Here, one will observe a fundamental transformation in the very concept of art. Once unsold, a work loses all its aura. Or rather, once a work of art has not been tested by the market, it is nothing at all. Art can no longer be interpreted or defined through its past array of myths. Art can only be defined through the market. This is the art system of today — a system entirely dominated by the logic of capitalism. Qi Wenzhang attempts to paint this. He attempts to make the current system, in which painting is dominated by the market, itself the subject of painting. In fact, he tries to paint the rampant advance of capitalist logic within the field of art. As a young artist, he has experienced this deeply. He paints how he himself has been drawn into this logic of capital, how he has been devoured by it — yet once he has painted this logic, he tries to free himself from it. That is to say, on the one hand, he is deeply enmeshed in this system of painting, while on the other hand, he tries to detach himself from it in order to see it clearly. He both earnestly seeks the market and mocks the absurdity of such seeking. He is both an active participant in the system and an outsider who does not fit in. He is a dialectical spectator. As spectator, he mocks himself as artist; as artist, he mocks himself as spectator. Here, Qi Wenzhang watches himself, regarding himself as an other. Through painting, he turns himself into his own other, thereby making himself the object of his own gaze. The self as painted object expresses Qi Wenzhang's social identity — he is an artist, a hunger artist, a destitute artist. But Qi Wenzhang the painter, Qi Wenzhang as observer, has shed the identity of the artist; although he is painting, he seems not to be a painter, but someone standing outside the affairs of painting, someone watching painting, someone gazing at this age of painting. He has detached himself from painting precisely in order to observe painting. Conversely, the figure in the painting, though merely an object of depiction, though already prostrate on the ground, though seemingly dead, is without question a living painter — an exemplary painter of our era. In this way, Qi Wenzhang splits himself into a dual role: he plays both the protagonist of the painting system and its audience; both the hero of this age of painting and its clown.
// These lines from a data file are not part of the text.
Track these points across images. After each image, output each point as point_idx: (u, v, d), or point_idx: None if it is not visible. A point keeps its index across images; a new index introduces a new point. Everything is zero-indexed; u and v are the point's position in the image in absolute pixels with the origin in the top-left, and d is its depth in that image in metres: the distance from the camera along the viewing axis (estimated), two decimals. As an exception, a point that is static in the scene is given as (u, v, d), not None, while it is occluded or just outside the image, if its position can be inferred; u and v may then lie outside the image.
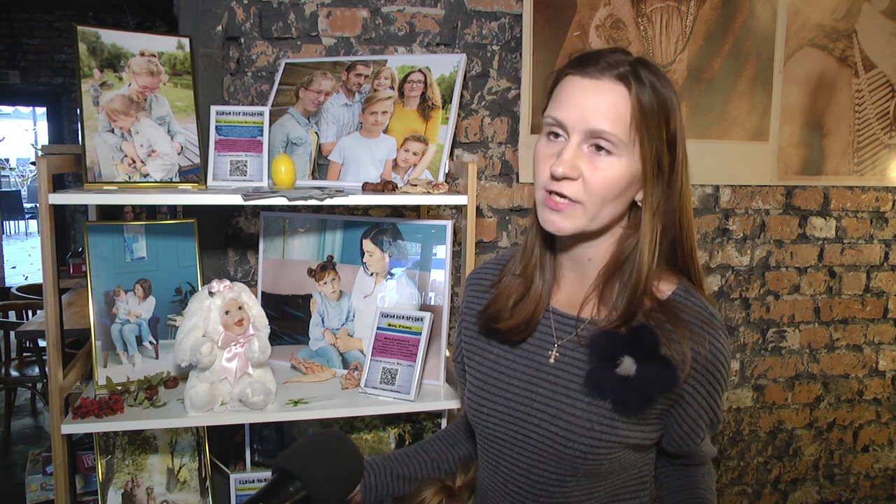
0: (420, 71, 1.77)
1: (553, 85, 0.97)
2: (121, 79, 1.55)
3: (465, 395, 1.11)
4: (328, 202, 1.49)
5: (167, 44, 1.61)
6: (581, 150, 0.91)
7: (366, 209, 2.04)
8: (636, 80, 0.90)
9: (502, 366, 1.05)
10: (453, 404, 1.61)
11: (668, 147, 0.93)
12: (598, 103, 0.89)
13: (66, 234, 7.43)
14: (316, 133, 1.80)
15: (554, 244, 1.02)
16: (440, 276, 1.70)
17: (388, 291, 1.74)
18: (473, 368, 1.09)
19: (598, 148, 0.90)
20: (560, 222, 0.93)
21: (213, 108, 1.67)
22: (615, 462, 0.96)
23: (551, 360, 1.01)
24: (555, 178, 0.91)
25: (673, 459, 1.07)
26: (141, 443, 1.69)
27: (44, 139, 9.90)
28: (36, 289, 4.24)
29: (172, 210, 2.55)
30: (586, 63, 0.92)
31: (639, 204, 0.95)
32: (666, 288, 0.97)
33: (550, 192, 0.92)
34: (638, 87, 0.89)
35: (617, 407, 0.93)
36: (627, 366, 0.91)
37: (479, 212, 2.18)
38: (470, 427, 1.18)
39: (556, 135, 0.93)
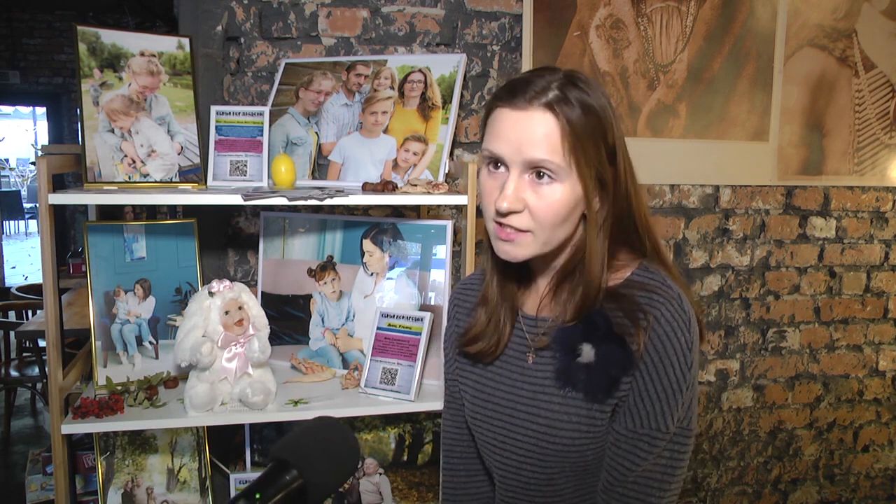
0: (420, 71, 1.77)
1: (486, 117, 0.97)
2: (121, 79, 1.55)
3: (465, 408, 1.14)
4: (328, 202, 1.49)
5: (167, 44, 1.61)
6: (523, 179, 0.92)
7: (366, 209, 2.04)
8: (565, 104, 0.89)
9: (489, 374, 1.09)
10: (453, 404, 1.61)
11: (609, 161, 0.93)
12: (531, 134, 0.89)
13: (66, 234, 7.42)
14: (316, 133, 1.80)
15: (512, 266, 1.04)
16: (440, 276, 1.70)
17: (388, 291, 1.74)
18: (466, 385, 1.13)
19: (540, 175, 0.91)
20: (514, 251, 0.95)
21: (213, 108, 1.67)
22: (600, 453, 0.97)
23: (530, 362, 1.04)
24: (500, 213, 0.92)
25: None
26: (141, 443, 1.69)
27: (44, 139, 9.90)
28: (36, 289, 4.24)
29: (172, 210, 2.55)
30: (514, 93, 0.91)
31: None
32: (621, 275, 0.98)
33: (500, 224, 0.94)
34: (567, 111, 0.89)
35: (588, 395, 0.95)
36: (587, 353, 0.94)
37: (479, 212, 2.17)
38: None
39: (497, 165, 0.94)
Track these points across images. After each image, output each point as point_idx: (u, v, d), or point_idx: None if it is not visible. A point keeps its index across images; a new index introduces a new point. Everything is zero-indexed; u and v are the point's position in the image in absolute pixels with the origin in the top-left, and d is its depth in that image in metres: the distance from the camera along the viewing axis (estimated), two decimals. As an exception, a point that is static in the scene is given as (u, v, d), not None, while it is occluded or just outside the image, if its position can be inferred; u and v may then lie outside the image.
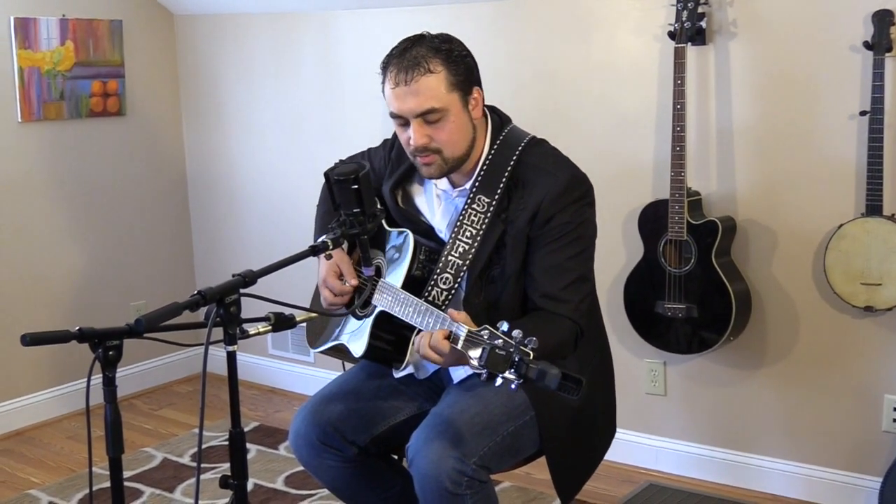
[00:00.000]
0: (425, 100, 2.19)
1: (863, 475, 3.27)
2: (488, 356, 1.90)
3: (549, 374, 1.85)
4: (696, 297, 3.25)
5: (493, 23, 3.76)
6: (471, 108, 2.27)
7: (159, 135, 4.74)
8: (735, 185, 3.35)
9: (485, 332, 1.96)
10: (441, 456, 2.15)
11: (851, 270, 3.05)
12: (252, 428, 4.16)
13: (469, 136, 2.28)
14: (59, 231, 4.38)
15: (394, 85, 2.22)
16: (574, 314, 2.25)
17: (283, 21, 4.35)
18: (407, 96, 2.20)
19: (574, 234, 2.27)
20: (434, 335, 2.07)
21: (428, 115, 2.21)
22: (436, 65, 2.20)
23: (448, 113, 2.21)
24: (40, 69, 4.17)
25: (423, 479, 2.18)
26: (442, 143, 2.24)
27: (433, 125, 2.22)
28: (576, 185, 2.29)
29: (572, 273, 2.26)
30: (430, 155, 2.25)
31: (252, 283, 1.89)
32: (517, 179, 2.29)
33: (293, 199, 4.41)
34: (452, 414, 2.25)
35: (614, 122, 3.55)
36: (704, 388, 3.54)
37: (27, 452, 4.03)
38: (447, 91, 2.21)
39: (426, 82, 2.19)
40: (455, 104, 2.23)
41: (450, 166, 2.28)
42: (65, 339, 1.78)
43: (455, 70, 2.22)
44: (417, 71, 2.18)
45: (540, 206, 2.25)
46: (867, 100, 2.99)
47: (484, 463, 2.21)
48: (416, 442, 2.22)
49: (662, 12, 3.35)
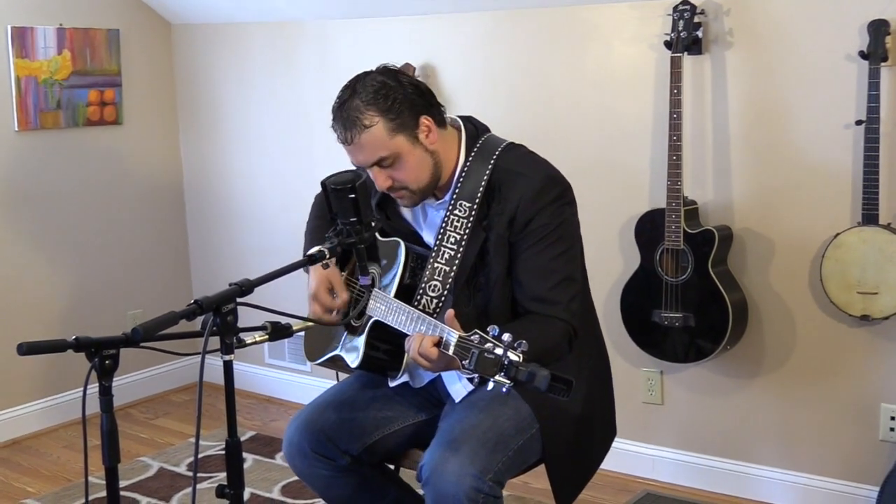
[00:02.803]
0: (371, 152, 2.23)
1: (859, 484, 3.27)
2: (477, 360, 1.91)
3: (539, 376, 1.86)
4: (692, 307, 3.25)
5: (491, 33, 3.77)
6: (423, 139, 2.27)
7: (156, 144, 4.75)
8: (731, 194, 3.35)
9: (475, 336, 1.96)
10: (459, 475, 2.14)
11: (848, 279, 3.05)
12: (248, 437, 4.15)
13: (429, 165, 2.30)
14: (56, 240, 4.37)
15: (341, 142, 2.27)
16: (565, 314, 2.24)
17: (279, 30, 4.36)
18: (354, 152, 2.26)
19: (555, 235, 2.26)
20: (424, 341, 2.07)
21: (381, 163, 2.25)
22: (371, 117, 2.21)
23: (399, 155, 2.24)
24: (37, 78, 4.17)
25: (440, 498, 2.16)
26: (404, 181, 2.28)
27: (390, 168, 2.26)
28: (551, 186, 2.29)
29: (557, 274, 2.26)
30: (398, 191, 2.30)
31: (249, 293, 1.89)
32: (494, 185, 2.30)
33: (289, 208, 4.41)
34: (464, 430, 2.24)
35: (611, 131, 3.56)
36: (701, 397, 3.54)
37: (23, 462, 4.02)
38: (389, 138, 2.23)
39: (366, 138, 2.22)
40: (403, 145, 2.24)
41: (423, 194, 2.32)
42: (61, 349, 1.77)
43: (392, 116, 2.22)
44: (355, 129, 2.21)
45: (517, 209, 2.25)
46: (863, 109, 3.00)
47: (498, 478, 2.20)
48: (430, 461, 2.20)
49: (659, 22, 3.36)
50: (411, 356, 2.11)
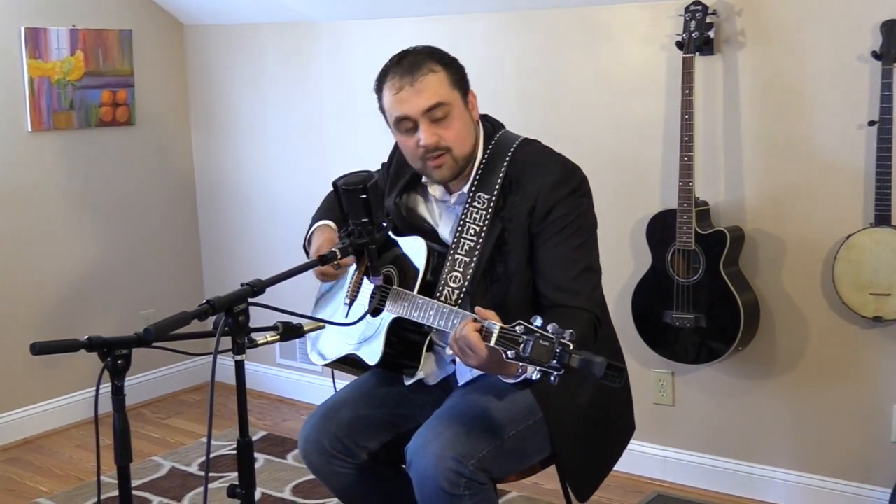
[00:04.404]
0: (431, 95, 2.25)
1: (871, 486, 3.26)
2: (533, 348, 1.88)
3: (595, 363, 1.84)
4: (704, 307, 3.25)
5: (502, 33, 3.77)
6: (470, 109, 2.35)
7: (168, 145, 4.76)
8: (743, 194, 3.35)
9: (519, 326, 1.94)
10: (439, 456, 2.15)
11: (860, 281, 3.04)
12: (260, 437, 4.16)
13: (473, 134, 2.35)
14: (68, 240, 4.39)
15: (397, 90, 2.27)
16: (588, 304, 2.26)
17: (292, 31, 4.37)
18: (412, 96, 2.25)
19: (575, 226, 2.28)
20: (466, 327, 2.01)
21: (435, 111, 2.25)
22: (435, 65, 2.28)
23: (453, 108, 2.28)
24: (50, 79, 4.19)
25: (420, 479, 2.18)
26: (451, 142, 2.28)
27: (440, 123, 2.27)
28: (570, 176, 2.32)
29: (578, 264, 2.28)
30: (440, 156, 2.29)
31: (260, 293, 1.89)
32: (511, 178, 2.32)
33: (302, 208, 4.39)
34: (454, 416, 2.26)
35: (622, 131, 3.55)
36: (712, 398, 3.53)
37: (35, 461, 4.04)
38: (450, 88, 2.29)
39: (430, 80, 2.26)
40: (458, 101, 2.30)
41: (459, 166, 2.32)
42: (74, 349, 1.79)
43: (452, 70, 2.31)
44: (420, 72, 2.26)
45: (537, 199, 2.27)
46: (875, 110, 2.99)
47: (483, 465, 2.19)
48: (414, 444, 2.23)
49: (670, 22, 3.35)
50: (450, 341, 2.07)
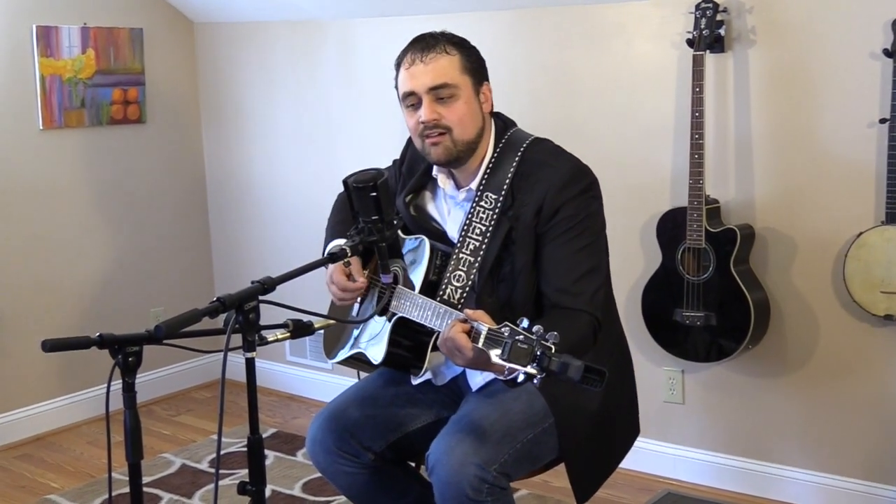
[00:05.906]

The artist becomes the clown of this age. Just as the definition of art has changed, so too has the definition of the artist. Qi Wenzhang's self-portraits also include clowns; he juxtaposes the clown and the artist. The two appear to have nothing in common. Yet both sell themselves cheaply, both seek an audience, both disguise themselves, both speak against their true feelings, both desperately promote themselves, both try to attract attention, both court favor, both show off their cleverness. All of this serves their shared objective: to seek the market and the buyer. The clown and the artist inhabit a common backdrop — as Benjamin said, "Both the prostitute and the book can be brought to bed." These two utterly unrelated objects can occupy a shared space, and today, the clown and the artist — who by no means resemble each other — coexist in harmony precisely within this shared space of the market. Both can be brought to market.